Friday, August 01, 2008

Certification Testing Meets "CSI"

Sometimes it doesn't take much for me fixate on topics, as my wife will willingly attest. Since reading that Pearson Vue and Cisco will begin implementing additional security measures for certification exams beginning Aug. 1.

For up to 72 hours after the exam, a forensic analysis of your test can be conducted to see if anything transpired that shouldn't have.

If it's determined that you shouldn't have passed the exam, your score will be invalidated and additional consequences may be given.

Also, all paper score reports will now include your photo and an authentication code that can be used to check your real score (after that "forensic analysis") online.

While I'm all for testing centers justifying their existence, I have to question these measures. First, I'm not sure whether it helps to put my picture on a test report that the company now won't even say is valid. Supposedly, by the time we get to the printed form, my ID has been checked and a digital copy of my signature has been collected. To how many people does Vue think I show the printed score report? If anyone asks, I'd just tell them whether I passed or failed; I wouldn't even bring up that slip that says my understanding of the OSI model is weak (that stays my secret).

Secondly, exactly what type of "forensic analysis" are you going to conduct in 72 hours? If you want to see whether I answered questions that take 60 seconds to read in only 10, why couldn't that be done while I'm still at the test station? One of the supposed benefits of computerized testing is that software and algorithms can analyze what's happening in real time (remember "adaptive testing"?) and not three days later.

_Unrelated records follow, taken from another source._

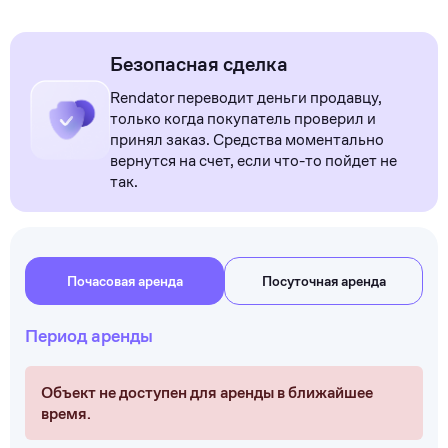
Безопасная сделка
Rendator переводит деньги продавцу,
только когда покупатель проверил и
принял заказ. Средства моментально
вернутся на счет, если что-то пойдет не
так.
Почасовая аренда
Посуточная аренда
Период аренды
Объект не доступен для аренды в ближайшее
время.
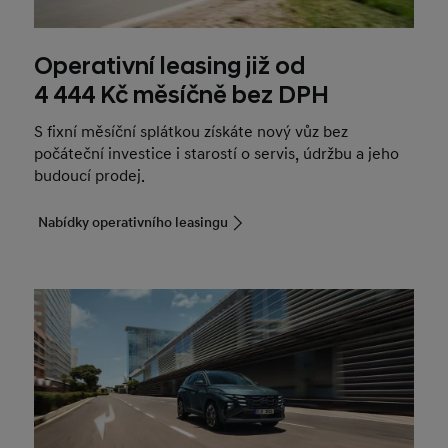
Operativní leasing již od
4 444 Kč měsíčně bez DPH
S fixní měsíční splátkou získáte nový vůz bez
počáteční investice i starostí o servis, údržbu a jeho
budoucí prodej.
Nabídky operativního leasingu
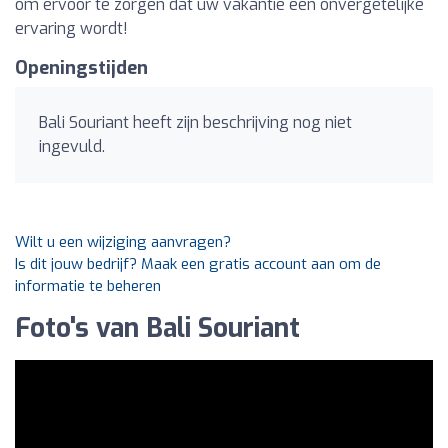
om ervoor te zorgen dat uw vakantie een onvergetelijke
ervaring wordt!
Openingstijden
Bali Souriant heeft zijn beschrijving nog niet
ingevuld.
Wilt u een wijziging aanvragen?
Is dit jouw bedrijf? Maak een gratis account aan om de
informatie te beheren
Foto's van Bali Souriant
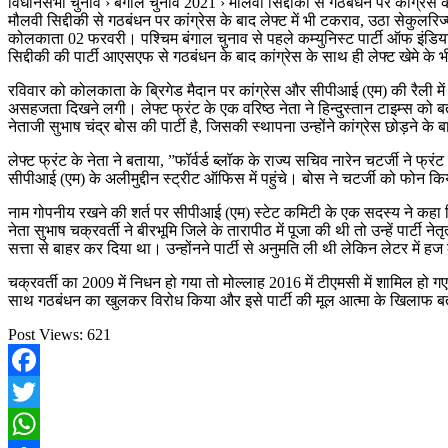
विधानसभा चुनाव › बंगाल चुनाव 2021 › मौलवी सिद्दीकी से गठबंधन पर कांग्रेस क
मौलवी सिद्दीकी से गठबंधन पर कांग्रेस के बाद लेफ्ट में भी टकराव, उठा सेकुलरि
कोलकाता 02 फरवरी। पश्चिम बंगाल चुनाव से पहले कम्युनिस्ट पार्टी ऑफ इंडिया 
सिद्दीकी की पार्टी आएसएफ से गठबंधन के बाद कांग्रेस के साथ ही लेफ्ट खेमे के 
रविवार को कोलकाता के ब्रिगेड मैदान पर कांग्रेस और सीपीआई (एम) की रैली में मं
असहजता दिखने लगी। लेफ्ट फ्रंट के एक वरिष्ठ नेता ने हिन्दुस्तान टाइम्स को बता
नेताजी सुभाष चंद्र बोस की पार्टी है, जिसकी स्थापना उन्होंने कांग्रेस छोड़ने क
लेफ्ट फ्रंट के नेता ने बताया, ”फॉर्वर्ड ब्लॉक के राज्य सचिव नारेन चटर्जी 
सीपीआई (एम) के अलीमुद्दीन स्ट्रीट ऑफिस में पहुंचे। बोस ने चटर्जी को फोन किया
नाम गोपनीय रखने की शर्त पर सीपीआई (एम) स्टेट कमिटी के एक सदस्य ने कहा कि उनकी 
नेता सुभाष चक्रवर्ती ने बीरभूमि जिले के तारापीठ में पूजा की थी तो उन्हें पार्
सत्ता से बाहर कर दिया था। उन्होंनने पार्टी से अनुमति ली थी लेकिन लेटर में 
चक्रवर्ती का 2009 में निधन हो गया तो मोल्लाह 2016 में टीएमसी में शामिल हो गए। 
साथ गठबंधन का खुलकर विरोध किया और इसे पार्टी की मूल आत्मा के खिलाफ बताय
Post Views:
621
Facebook
Twitter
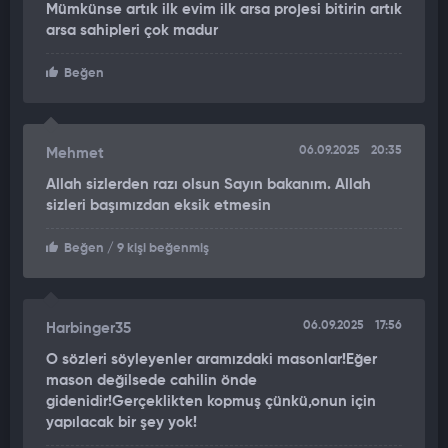
Mümkünse artık ilk evim ilk arsa projesi bitirin artık
arsa sahipleri çok madur
Beğen
06.09.2025
20:35
Mehmet
Allah sizlerden razı olsun Sayın bakanım. Allah
sizleri başımızdan eksik etmesin
Beğen
/ 9 kişi beğenmiş
06.09.2025
17:56
Harbinger35
O sözleri söyleyenler aramızdaki masonlar!Eğer
mason değilsede cahilin önde
gidenidir!Gerçeklikten kopmuş çünkü,onun için
yapılacak bir şey yok!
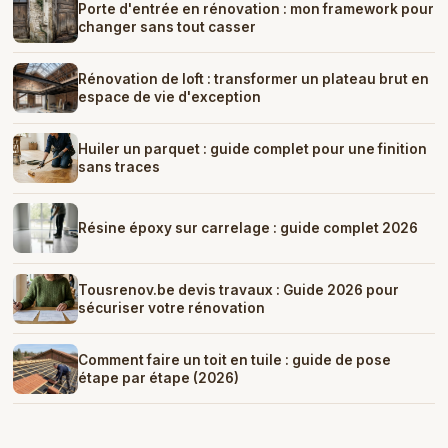
Porte d'entrée en rénovation : mon framework pour
changer sans tout casser
Rénovation de loft : transformer un plateau brut en
espace de vie d'exception
Huiler un parquet : guide complet pour une finition
sans traces
Résine époxy sur carrelage : guide complet 2026
Tousrenov.be devis travaux : Guide 2026 pour
sécuriser votre rénovation
Comment faire un toit en tuile : guide de pose
étape par étape (2026)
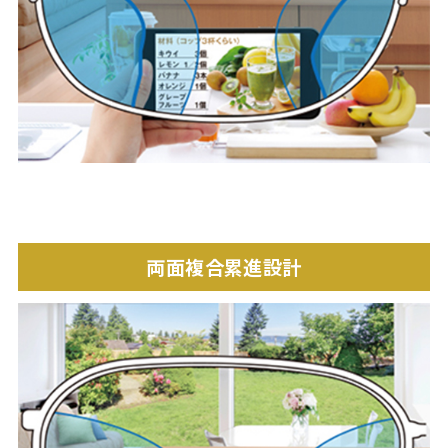
両面複合累進設計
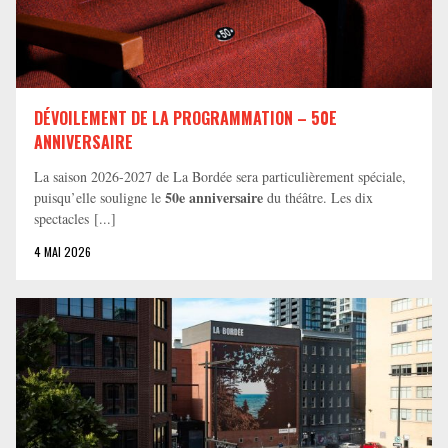
DÉVOILEMENT DE LA PROGRAMMATION – 50E
ANNIVERSAIRE
La saison 2026-2027 de La Bordée sera particulièrement spéciale,
50e anniversaire
puisqu’elle souligne le
du théâtre. Les dix
spectacles [...]
4 MAI 2026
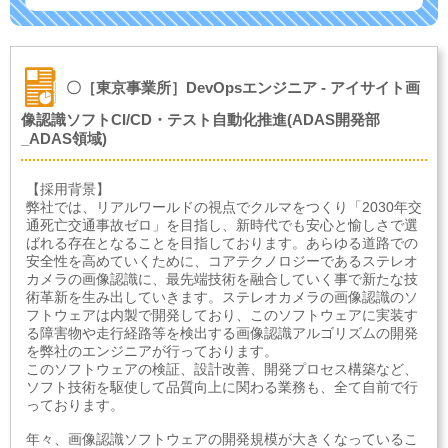
〇［東京事業所］DevOpsエンジニア - アイサイト画
像認識ソフトCI/CD・テスト自動化推進(ADAS開発部
_ADAS領域)
【採用背景】
弊社では、リアルワールドの視点でクルマをつくり「2030年交
通死亡交通事故ゼロ」を目指し、新時代でも安心と愉しさで選
ばれる存在となることを目指しております。あらゆる道路での
安全性を高めていくために、コアテクノロジーであるステレオ
カメラの画像認識に、最先端技術を融合していく事で新たな技
術革新を生み出していきます。ステレオカメラの画像認識のソ
フトウェアは内製で開発しており、このソフトウェアに実装す
る障害物や走行経路等を検出する画像認識アルゴリズムの開発
を弊社のエンジニアが行っております。
このソフトウェアの検証、設計改善、開発プロセス構築など、
ソフト技術を駆使して品質向上に関わる業務も、全て自前で行
っております。
年々、画像認識ソフトウェアの開発規模が大きくなっているこ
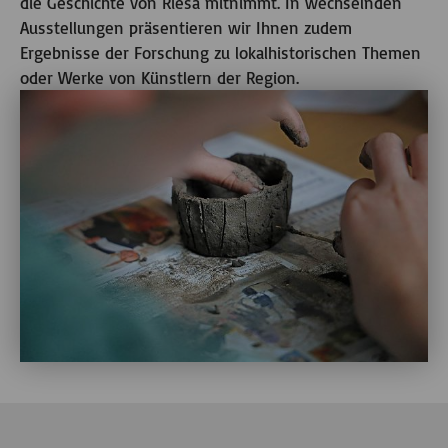
die Geschichte von Riesa mitnimmt. In wechselnden
Ausstellungen präsentieren wir Ihnen zudem
Ergebnisse der Forschung zu lokalhistorischen Themen
oder Werke von Künstlern der Region.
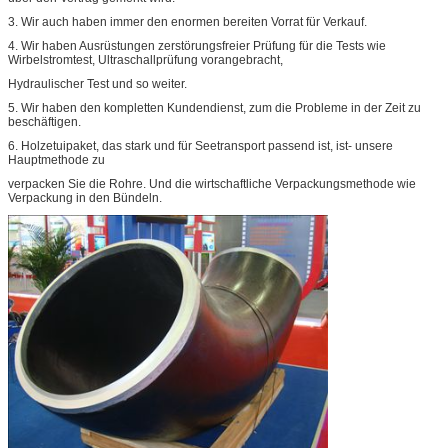
3.
Wir auch haben immer den enormen bereiten Vorrat für Verkauf.
4.
Wir haben Ausrüstungen zerstörungsfreier Prüfung für die Tests wie
Wirbelstromtest, Ultraschallprüfung vorangebracht,
Hydraulischer Test und so weiter.
5.
Wir haben den kompletten Kundendienst, zum die Probleme in der Zeit zu
beschäftigen.
6.
Holzetuipaket, das stark und für Seetransport passend ist, ist- unsere
Hauptmethode zu
verpacken Sie die Rohre. Und die wirtschaftliche Verpackungsmethode wie
Verpackung in den Bündeln.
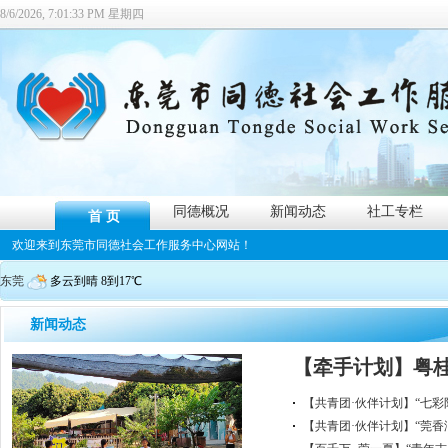
8/6/2026, 7:01:33 PM 星期四
同德概况
新闻动态
社工专栏
首 页
欢迎来到东莞市同德社会工作服务中心网站！
东莞
多云到晴 8到17℃
新闻动态
【牵手计划】粤桂
【共青团·伙伴计划】“七彩阳
农”双轮驱动乡村
青少年暑期成长营圆满结营
【共青团·伙伴计划】“莞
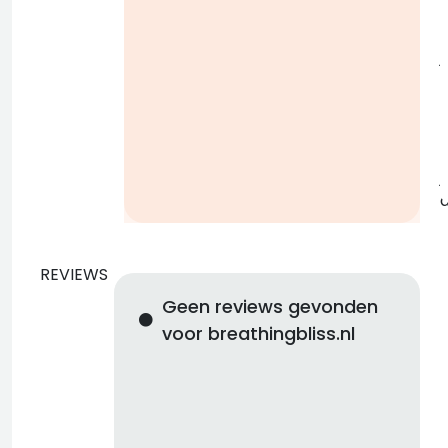
j
b
j
REVIEWS
Geen reviews gevonden
voor breathingbliss.nl
d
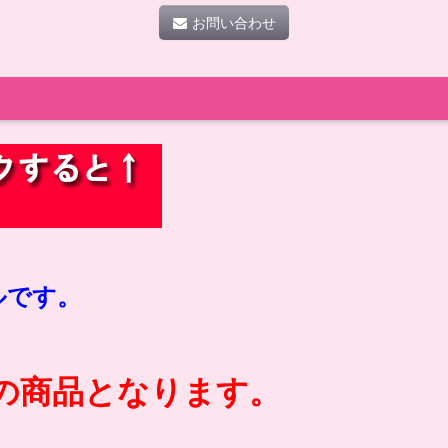
お問い合わせ
ルです。
の商品となります。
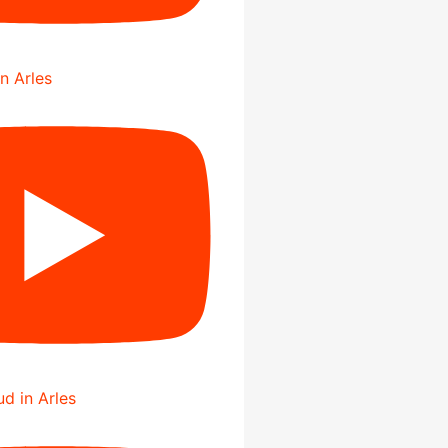
in Arles
d in Arles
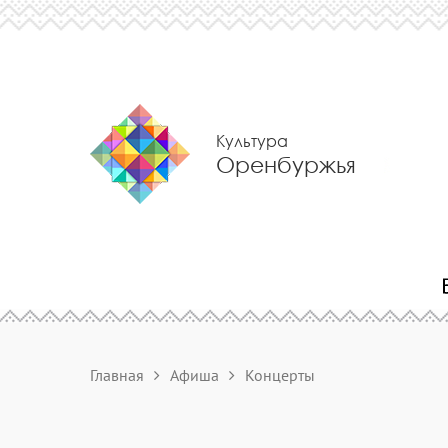
Культура
Оренбуржья
Главная
Афиша
Концерты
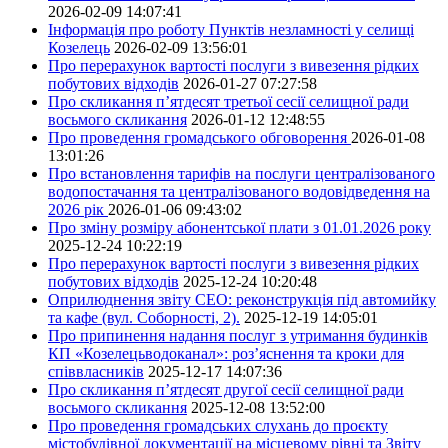
2026-02-09 14:07:41
Інформація про роботу Пунктів незламності у селищі
Козелець
2026-02-09 13:56:01
Про перерахунок вартості послуги з вивезення рідких
побутових відходів
2026-01-27 07:27:58
Про скликання п’ятдесят третьої сесії селищної ради
восьмого скликання
2026-01-12 12:48:55
Про проведення громадського обговорення
2026-01-08
13:01:26
Про встановлення тарифів на послуги централізованого
водопостачання та централізованого водовідведення на
2026 рік
2026-01-06 09:43:02
Про зміну розміру абонентської плати з 01.01.2026 року
2025-12-24 10:22:19
Про перерахунок вартості послуги з вивезення рідких
побутових відходів
2025-12-24 10:20:48
Оприлюднення звіту СЕО: реконструкція під автомийку
та кафе (вул. Соборності, 2).
2025-12-19 14:05:01
Про припинення надання послуг з утримання будинків
КП «Козелецьводоканал»: роз’яснення та кроки для
співвласників
2025-12-17 14:07:36
Про скликання п’ятдесят другої сесії селищної ради
восьмого скликання
2025-12-08 13:52:00
Про проведення громадських слухань до проєкту
містобудівної документації на місцевому рівні та Звіту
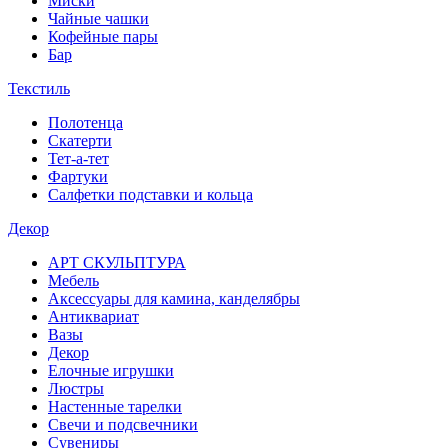
Миски
Чайные чашки
Кофейные пары
Бар
Текстиль
Полотенца
Скатерти
Тет-а-тет
Фартуки
Салфетки подставки и кольца
Декор
АРТ СКУЛЬПТУРА
Мебель
Аксессуары для камина, канделябры
Антиквариат
Вазы
Декор
Елочные игрушки
Люстры
Настенные тарелки
Свечи и подсвечники
Сувениры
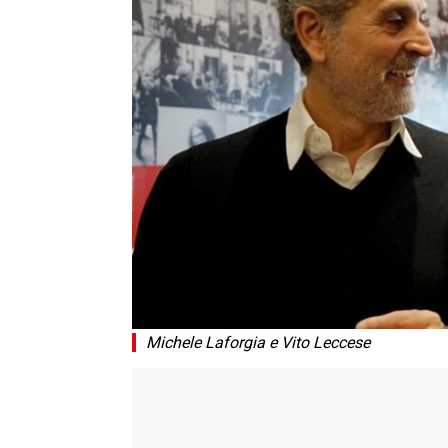
Michele Laforgia e Vito Leccese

I wanted to know more, so I contacted Vue and asked exactly what type of "forensic analysis" will be performed. Mark Poole, Pearson Vue's director of test security, declined to share some information due to a need to preserve the integrity of proprietary detection strategies, but he did shed a great deal of light on the topic.

"We plan to analyze a range of exam and program data for aberrant behavior," he said. "Forensic analysis will take into consideration factors such as item latency (time spent on test questions), item performance (how well candidates do on certain test items compared to others), pass/fail rates and a range of other program metrics. We also monitor Web postings and online discussion forums, and use secret shoppers to follow up on tips."

According to Poole, the analysis is done in-house using a combination of automated software analysis and human examination.

A number of other vendors are already using some of these services; there's hope that others will want to implement them in the near future.

I next contacted Prometric to find out its take on the topic and if it had any plans to roll out similar services with certification exams from Microsoft or other vendors (having stopped offering Cisco exams a while back). According to Jodi Katz, public relations manager, Prometric already offers a "data forensics" service to clients.

"Our data forensics service provides analysis of items and exams to detect and flag abnormalities in the test process," Katz said. "Data forensics looks to identify unusual response patterns, unexpected candidate behavior (e.g., ending the test early, requesting frequent breaks, skipping large numbers of items, spending an inordinate amount of time on selected items) and sudden performance improvements (both localized and universal) which can all be indicators of a potential security concern that can be investigated by a thorough review of the various files generated during a test event. Prometric maintains an extensive amount of data during each test event, including the time spent on each item, the frequency with which responses were changed and the number, time and duration of all breaks. "

I have a history of questioning the need for such test centers in today's IT environment. Given the value being added through these services, however, I think their existence IS justified. I would encourage every vendor to consider adopting similar analysis for their exams to curtail cheating and keep the certifications valuable.